New Yorker writer Vinson Cunningham looks for what binds us as Americans

At a time when so much seems to divide Americans, New Yorker staff writer Vinson Cunningham looks for the forces bringing people together, but as a cultural critic, he said, he wants people to disagree with him.

The lamest thing you can hear, especially as a critic, is ‘Yeah, you hit it right on the head,’” Cunningham explained at a Nov. 9 Pierson College Tea. Cunningham answered questions from students and Pierson Head of College Stephen Davis, sitting before a packed room of over 50 people. In a wide-reaching conversation about cultural criticism, Cunningham shared his vision of finding a common thread to bring people together. The talk was sponsored by the Poynter Fellowship in Journalism.

In the past, Cunningham said, there were shared texts — most notably, the Bible — that helped people understand each other. “There was a playing field on which they carried out their occasional skirmishes,” he explained.

Photo of Vinson Cunningham
Vinson Cunningham

In his work, Cunningham said, he looks beyond text to see what binds us. He also ponders art and images. His most recent piece published in The New Yorker is an essay about “the politics of looking at Barack Obama.” The photographs he examined, now compiled in a book by the Obama White House’s chief photographer, may not be considered art, said Cunningham, but he aimed to give them a value and a meaning that can be grasped by many.

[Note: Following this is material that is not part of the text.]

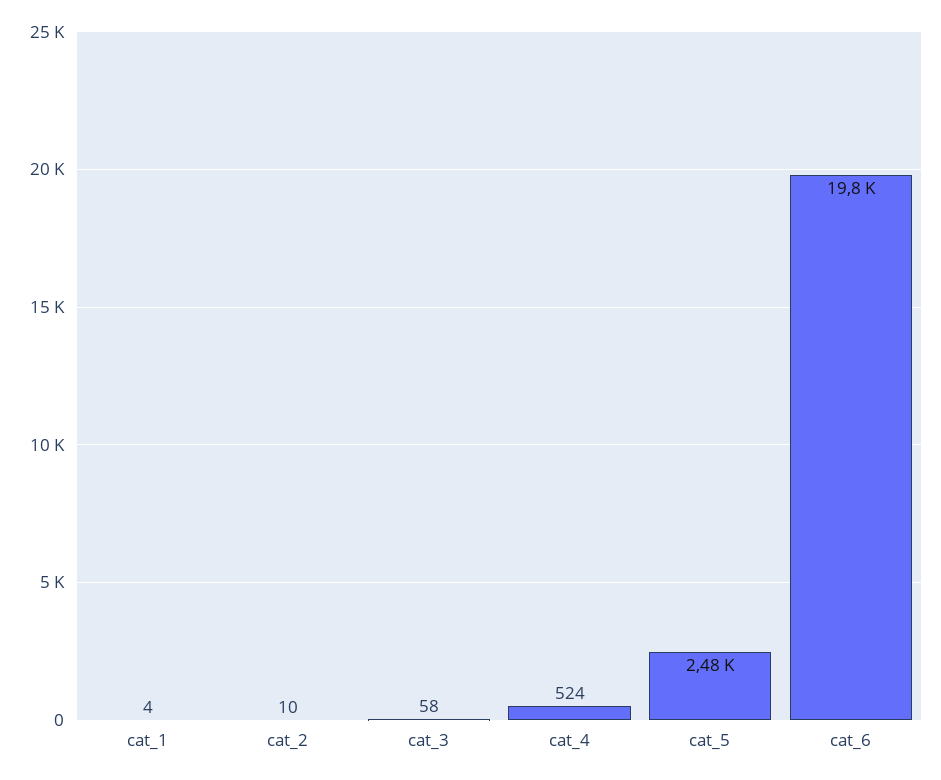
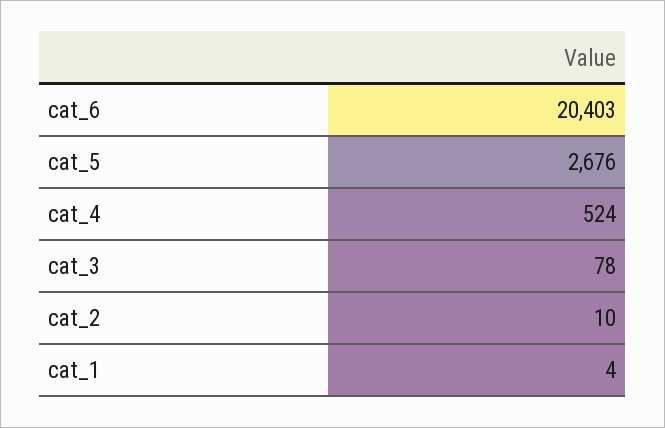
cat_3: 58 -> 78
cat_5: 2480 -> 2676
cat_6: 19800 -> 20403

For Cunningham, sports offer a rare glimpse into the communal American psyche. Not everyone likes sports or even knows something about them, he noted, but “You can show them this, and they wonder: How can a human being do that? There’s a shared sense of awe. It’s also easy to see what’s at stake.”

In a recent article, Cunningham discussed how an injury brought together NBA stars Lebron James and Kyrie Irving. “No matter who you are in the NBA, if you break your leg and you can’t play again — everyone knows what that means. It’s over,” Cunningham said, adding that understanding creates a “shared narrative of woe.” Cunningham said he thinks America “is very good at masking those common stakes,” by using markers of identity — race, class, gender — to make people think they lack a shared destiny with their fellow Americans.

A student in the audience asked Cunningham about his favorite authors. Cunningham named poet and novelist Jean Toomer and said he was thrilled to visit Toomer’s papers in Yale’s Beinecke Rare Book and Manuscript Library before his talk. “I think he understood better than most writers how made up America is,” Cunningham explained.

Cunningham also discussed his time as a staff writer at The New Yorker, a position he’s held for a year now. “It’s not like any other job I’ve ever had,” he said. He was surprised to find that most staff writers spend very little time at the office. “Some writers of certain tenure have offices there which exist as repositories for books and piles of mail,” he said, adding that he usually only goes to the office when he’s about to publish a piece. He said working with the fact checkers and copy editors is “one of the joys when closing a piece.”

Near the end of his talk, he described his experience engaging with unpopular opinions. It’s exciting, Cunningham said, “to say something that you’re not even sure if you agree with.” It’s not up to him to think about how it will be received by the public, he noted. “My job is to pretend that my opinion, for now, is the only one that matters.” The rest, he said, is up to his editor.